Page-level text extractions
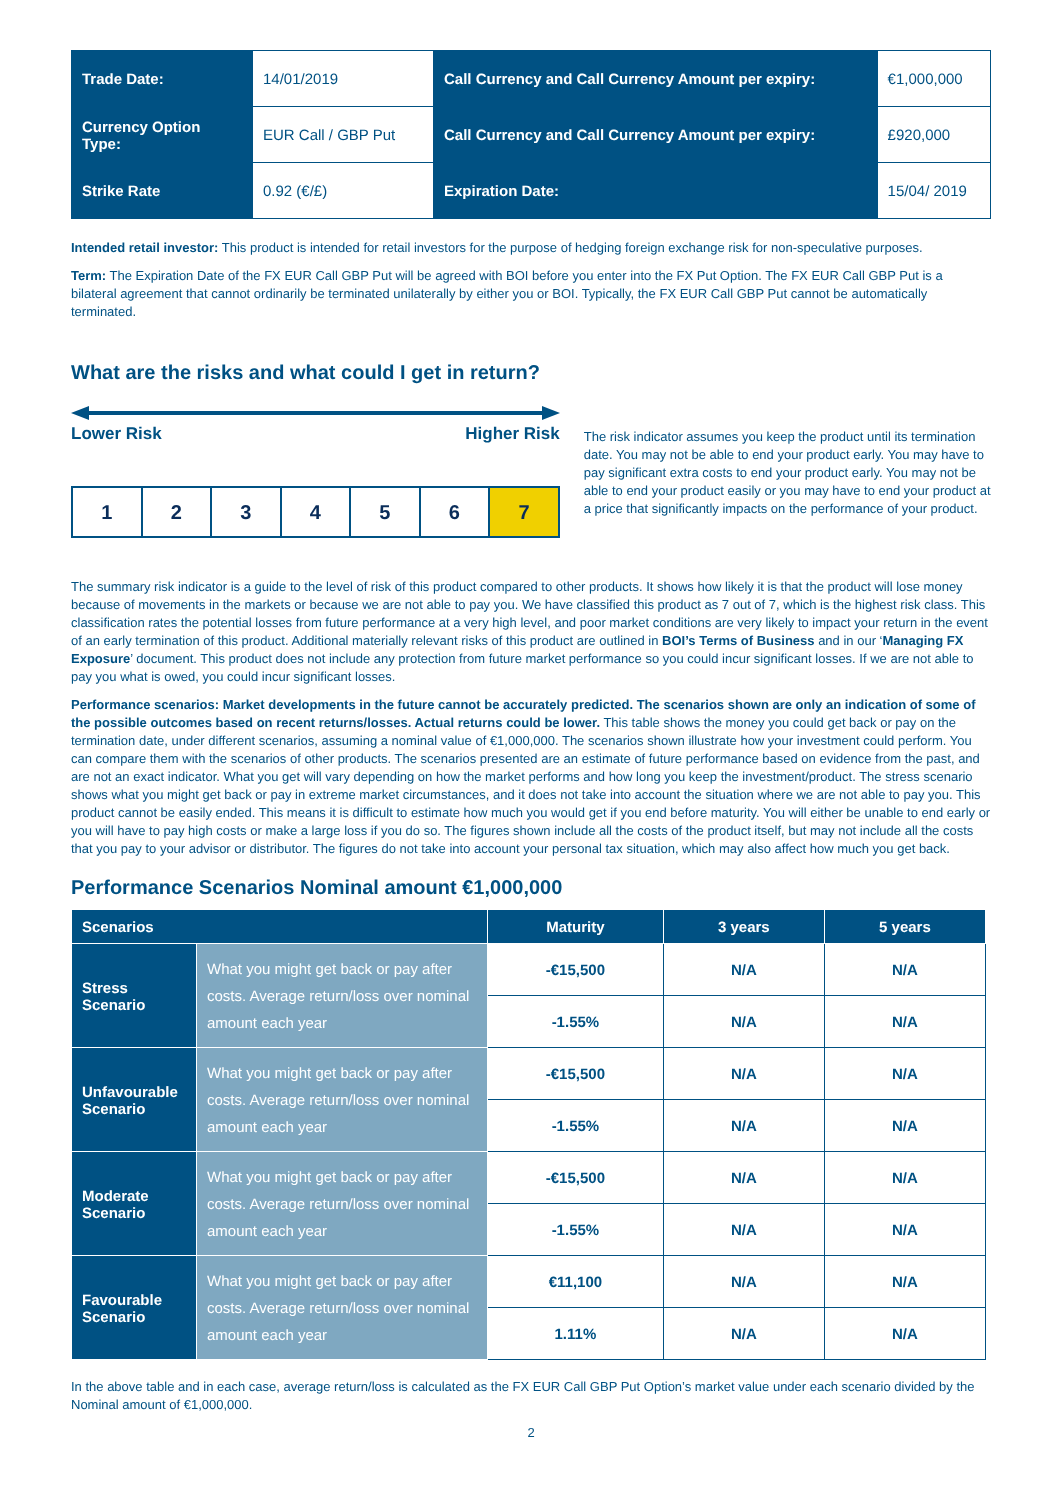| Trade Date: | 14/01/2019 | Call Currency and Call Currency Amount per expiry: | €1,000,000 |
| Currency Option Type: | EUR Call / GBP Put | Call Currency and Call Currency Amount per expiry: | £920,000 |
| Strike Rate | 0.92 (€/£) | Expiration Date: | 15/04/ 2019 |
Intended retail investor: This product is intended for retail investors for the purpose of hedging foreign exchange risk for non-speculative purposes.
Term: The Expiration Date of the FX EUR Call GBP Put will be agreed with BOI before you enter into the FX Put Option. The FX EUR Call GBP Put is a bilateral agreement that cannot ordinarily be terminated unilaterally by either you or BOI. Typically, the FX EUR Call GBP Put cannot be automatically terminated.
What are the risks and what could I get in return?
Lower Risk Higher Risk
1 2 3 4 5 6 7
The risk indicator assumes you keep the product until its termination date. You may not be able to end your product early. You may have to pay significant extra costs to end your product early. You may not be able to end your product easily or you may have to end your product at a price that significantly impacts on the performance of your product.
The summary risk indicator is a guide to the level of risk of this product compared to other products. It shows how likely it is that the product will lose money because of movements in the markets or because we are not able to pay you. We have classified this product as 7 out of 7, which is the highest risk class. This classification rates the potential losses from future performance at a very high level, and poor market conditions are very likely to impact your return in the event of an early termination of this product. Additional materially relevant risks of this product are outlined in BOI’s Terms of Business and in our ‘Managing FX Exposure’ document. This product does not include any protection from future market performance so you could incur significant losses. If we are not able to pay you what is owed, you could incur significant losses.
Performance scenarios: Market developments in the future cannot be accurately predicted. The scenarios shown are only an indication of some of the possible outcomes based on recent returns/losses. Actual returns could be lower. This table shows the money you could get back or pay on the termination date, under different scenarios, assuming a nominal value of €1,000,000. The scenarios shown illustrate how your investment could perform. You can compare them with the scenarios of other products. The scenarios presented are an estimate of future performance based on evidence from the past, and are not an exact indicator. What you get will vary depending on how the market performs and how long you keep the investment/product. The stress scenario shows what you might get back or pay in extreme market circumstances, and it does not take into account the situation where we are not able to pay you. This product cannot be easily ended. This means it is difficult to estimate how much you would get if you end before maturity. You will either be unable to end early or you will have to pay high costs or make a large loss if you do so. The figures shown include all the costs of the product itself, but may not include all the costs that you pay to your advisor or distributor. The figures do not take into account your personal tax situation, which may also affect how much you get back.
Performance Scenarios Nominal amount €1,000,000
| Scenarios | | Maturity | 3 years | 5 years |
| --- | --- | --- | --- | --- |
| Stress Scenario | What you might get back or pay after costs. Average return/loss over nominal amount each year | -€15,500 | N/A | N/A |
| | | -1.55% | N/A | N/A |
| Unfavourable Scenario | What you might get back or pay after costs. Average return/loss over nominal amount each year | -€15,500 | N/A | N/A |
| | | -1.55% | N/A | N/A |
| Moderate Scenario | What you might get back or pay after costs. Average return/loss over nominal amount each year | -€15,500 | N/A | N/A |
| | | -1.55% | N/A | N/A |
| Favourable Scenario | What you might get back or pay after costs. Average return/loss over nominal amount each year | €11,100 | N/A | N/A |
| | | 1.11% | N/A | N/A |
In the above table and in each case, average return/loss is calculated as the FX EUR Call GBP Put Option’s market value under each scenario divided by the Nominal amount of €1,000,000.
2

■ **What to work on**
Begin at the first line of the entries above and return each line exactly, stopping after the line that contains "Intended retail investor: This". Pictures do not belong in the copy.

■ **Response box**
| Trade Date: | 14/01/2019 | Call Currency and Call Currency Amount per expiry: | €1,000,000 |
| Currency Option Type: | EUR Call / GBP Put | Call Currency and Call Currency Amount per expiry: | £920,000 |
| Strike Rate | 0.92 (€/£) | Expiration Date: | 15/04/ 2019 |
Intended retail investor: This product is intended for retail investors for the purpose of hedging foreign exchange risk for non-speculative purposes.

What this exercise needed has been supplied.